Guidelines for Developing Computer-Use Agents
- Begin with a browser-centric agent using a well-defined action schema and a validated testing framework such as Online-Mind2Web.
- Incorporate robust recovery strategies including explicit post-action checks, on-screen validation, and rollback capabilities for complex workflows.
- Approach performance metrics critically, favoring audited leaderboards and third-party evaluation over self-reported results. OSWorld’s execution-based evaluation ensures reproducibility and fairness.

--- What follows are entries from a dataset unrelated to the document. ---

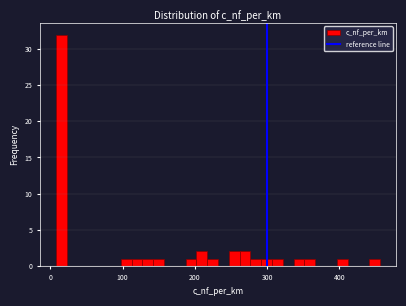

Read against the x-axis, roughly where is the centre of the tallest bar?

20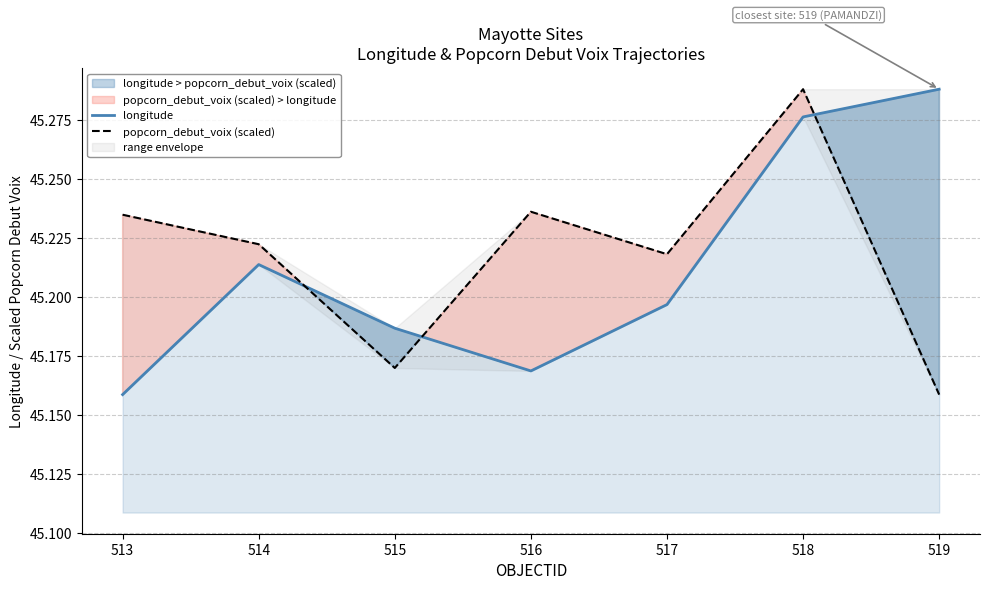

Reading left to right, what are all the values shown in this chart?

longitude: 45.2	45.2	45.2	45.2	45.2	45.3	45.3
popcorn_debut_voix (scaled): 45.2	45.2	45.2	45.2	45.2	45.3	45.2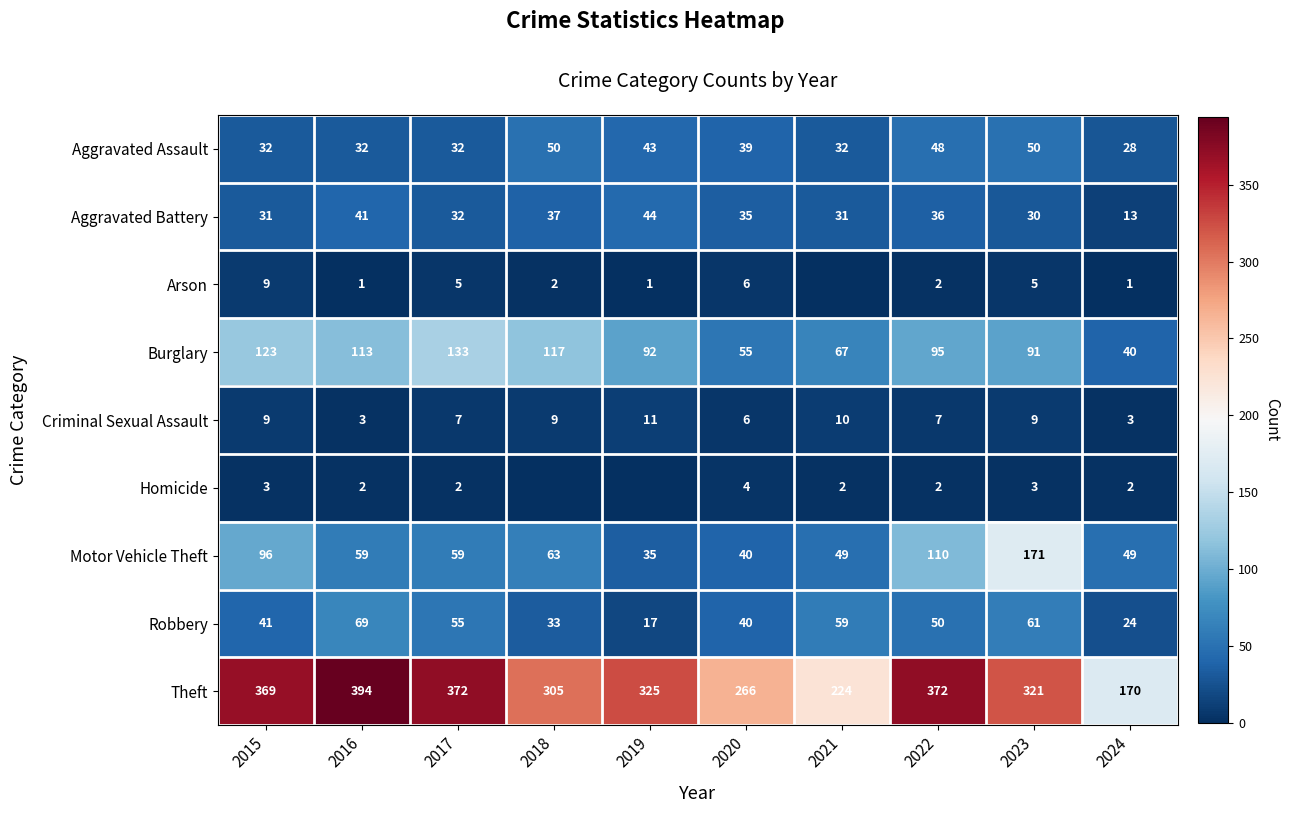

At which category is the sum across all series the highest?

2023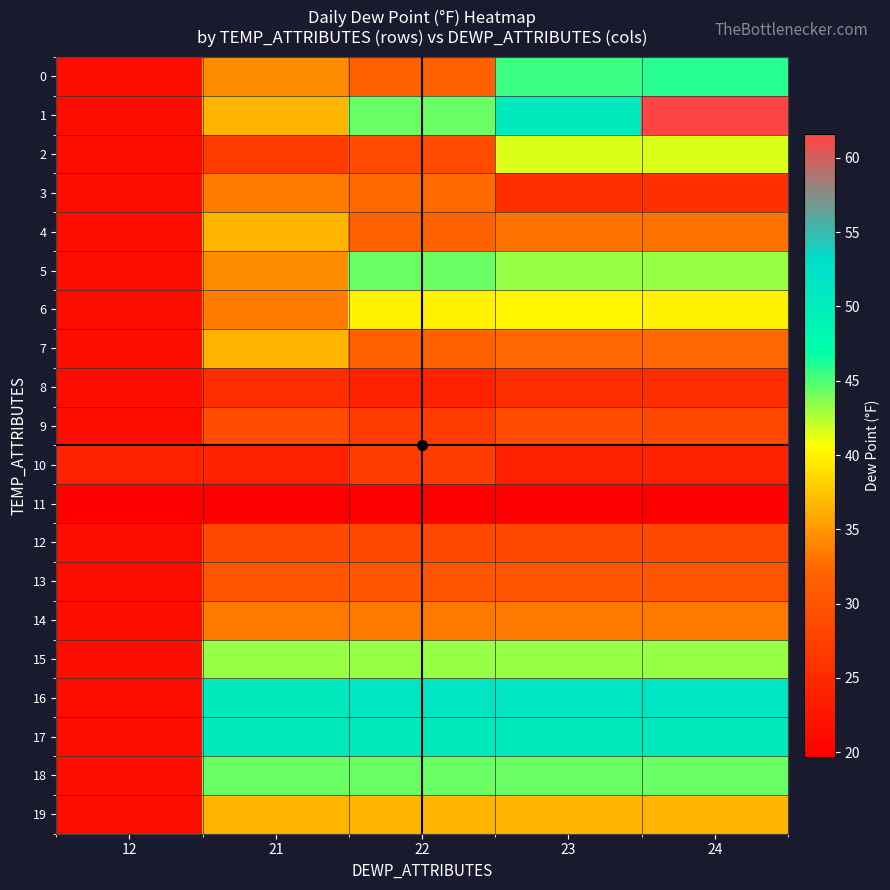

How many distinct data groups are displayed?

20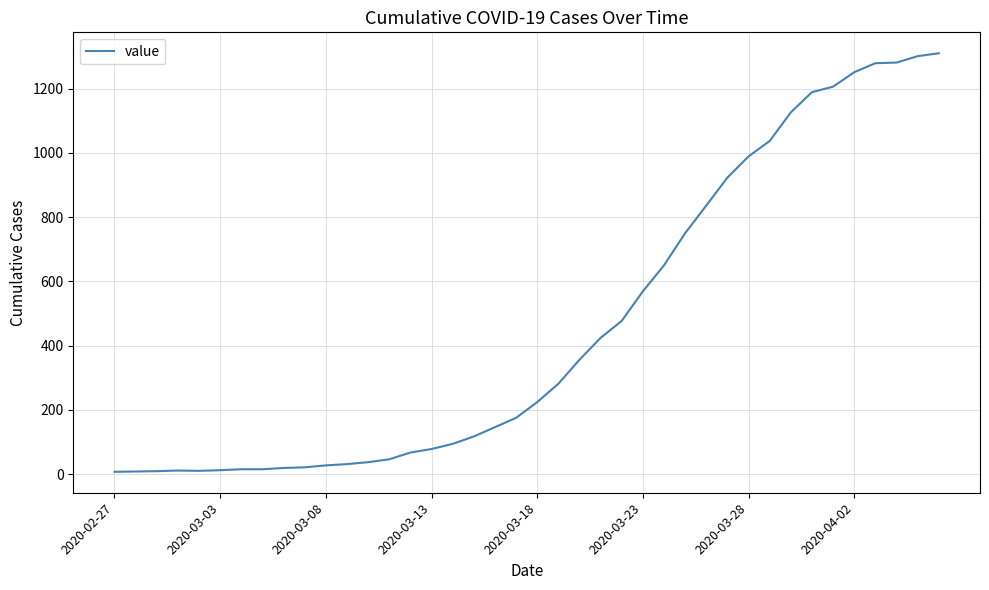

What is the greatest value displayed?

1310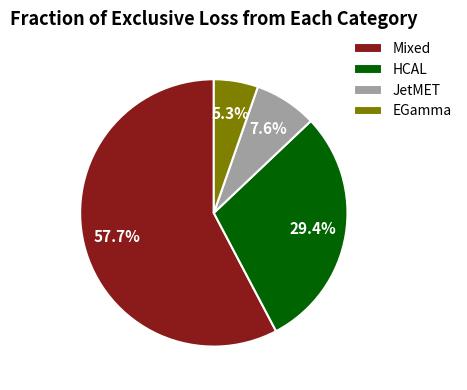

How many slices are in this pie chart?

4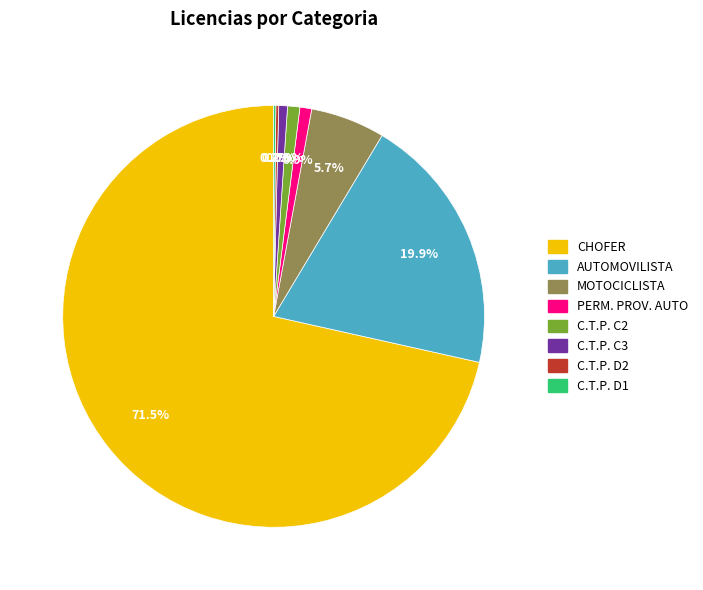

Between PERM. PROV. AUTO and AUTOMOVILISTA, which is larger?

AUTOMOVILISTA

Open-Source Contributions and Research Tools
Hugging Face’s Smol2Operator offers an open-source post-training pipeline that transforms compact VLMs into GUI-grounded operators. This resource is particularly valuable for research labs and startups focused on reproducible training methodologies rather than leaderboard dominance.
Essential Insights
- Computer-use agents leverage VLMs to interpret screen content and perform limited UI actions, enabling interaction with unmodified software. Leading implementations include Anthropic’s Computer Use, Google’s Gemini 2.5 Computer Use, and OpenAI’s Computer-Using Agent.
- The OSWorld benchmark evaluates 369 real-world desktop and web tasks with execution-based scoring, initially revealing a significant gap between human (72.36%) and AI (12.24%) performance.
- Anthropic’s Claude Sonnet 4.5 has narrowed this gap substantially, achieving 61.4% on OSWorld.
- Google’s Gemini 2.5 excels in web benchmarks but requires further development for comprehensive OS-level control.
- OpenAI’s Operator, powered by a Computer-Using Agent, remains in limited research preview, focusing on screenshot-based GUI interaction.
- Open-source initiatives like Hugging Face’s Smol2Operator promote standardized training and evaluation pipelines, fostering transparency and reproducibility in this emerging field.